Preclinical and mechanistic investigations offer additional validation. In a recent experimental model of alkaline burn, AMEED demonstrated superior efficacy in reducing corneal opacity, inflammation, and fibrosis compared to amniotic membrane transplantation.5 This highlights its potential as a more conveniently applicable biologically derived therapy. Murri et al. and colleagues have reviewed how AMEED preserves the anti-inflammatory, anti-angiogenic, and regenerative properties of the amniotic membrane.2 Furthermore, immunological research substantiates its capacity to modulate cytokine expression, promote epithelial proliferation, and inhibit deleterious immune responses.2,6

The case presented by Vargas Lopez et al. consequently aligns with an expanding corpus of translational and clinical evidence.1 Importantly, it demonstrates that AMEED is not solely an experimental adjunct but may serve as a pragmatic, vision-preserving treatment for patients who are fragile or unsuitable for surgery. Its non-invasive method of administration enhances its appeal, particularly for elderly individuals, patients with comorbidities, or in resource-constrained settings where access to operating theatres is limited.

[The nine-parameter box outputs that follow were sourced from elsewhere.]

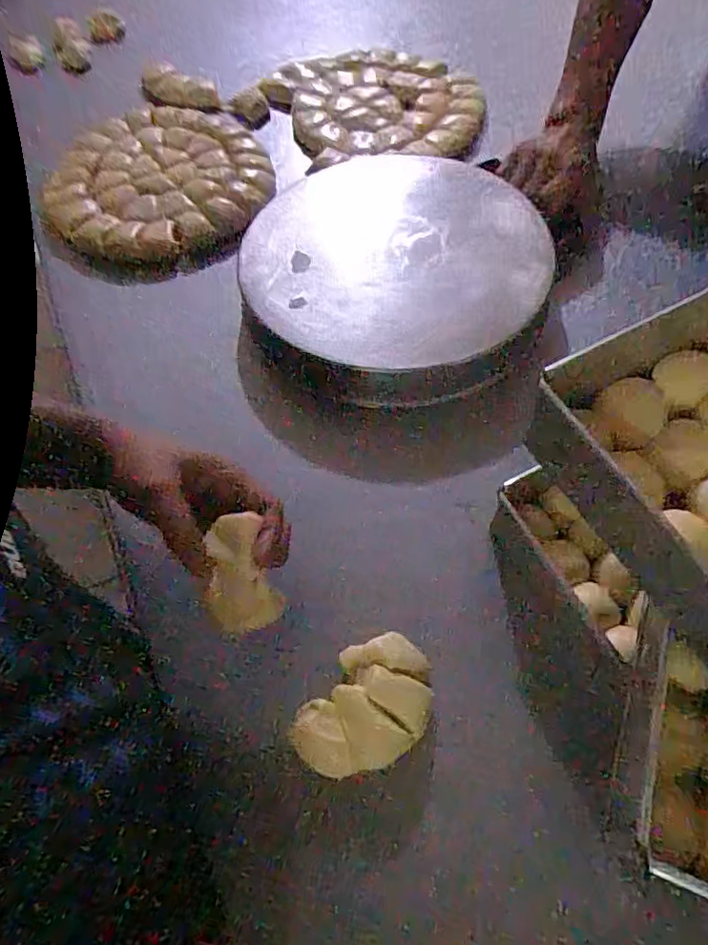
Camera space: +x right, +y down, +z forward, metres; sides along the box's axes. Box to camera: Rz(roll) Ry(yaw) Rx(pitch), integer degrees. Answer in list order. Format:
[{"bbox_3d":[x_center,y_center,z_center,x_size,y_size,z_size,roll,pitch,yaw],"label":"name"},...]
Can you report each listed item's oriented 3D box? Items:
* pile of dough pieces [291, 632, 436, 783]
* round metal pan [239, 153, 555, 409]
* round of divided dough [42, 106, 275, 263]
[{"bbox_3d":[0.011,0.157,0.383,0.069,0.028,0.097,29,66,18],"label":"pile of dough pieces"},{"bbox_3d":[0.038,-0.211,0.583,0.283,0.054,0.336,-3,60,2],"label":"round metal pan"},{"bbox_3d":[-0.233,-0.362,0.709,0.257,0.033,0.282,-1,60,2],"label":"round of divided dough"}]

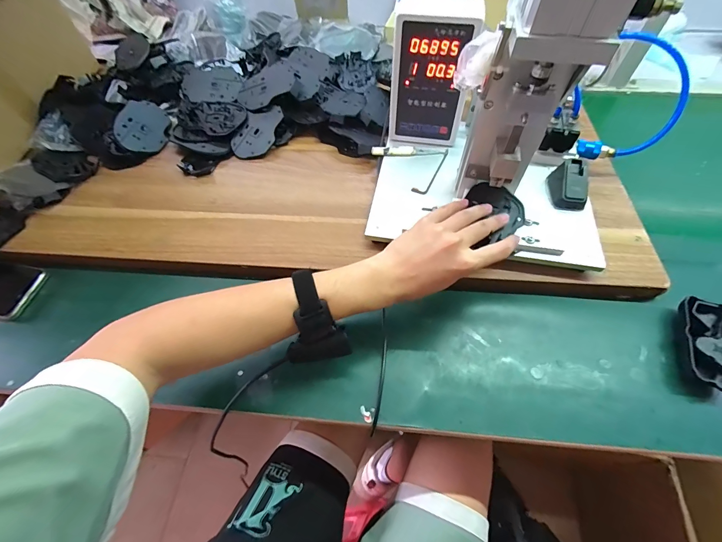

Nevertheless, considerable gaps persist. Standardisation of optimal dosing protocols, therapy duration, and long-term results remains incomplete. Comparative studies against traditional treatments such as fibrin glue, bandage lenses, and amniotic membrane grafts are imperative to establish its position within treatment protocols. Regulatory, financial, and manufacturing considerations will also influence its accessibility.

In conclusion, the case report offers more than mere anecdotal evidence. It contributes significantly to the argument that AMEED warrants systematic evaluation and potential inclusion in corneal ulcer management protocols. We commend the authors for illustrating a case that clearly demonstrates AMEED’s ability to preserve ocular integrity and prevent evisceration in a context with limited remaining options.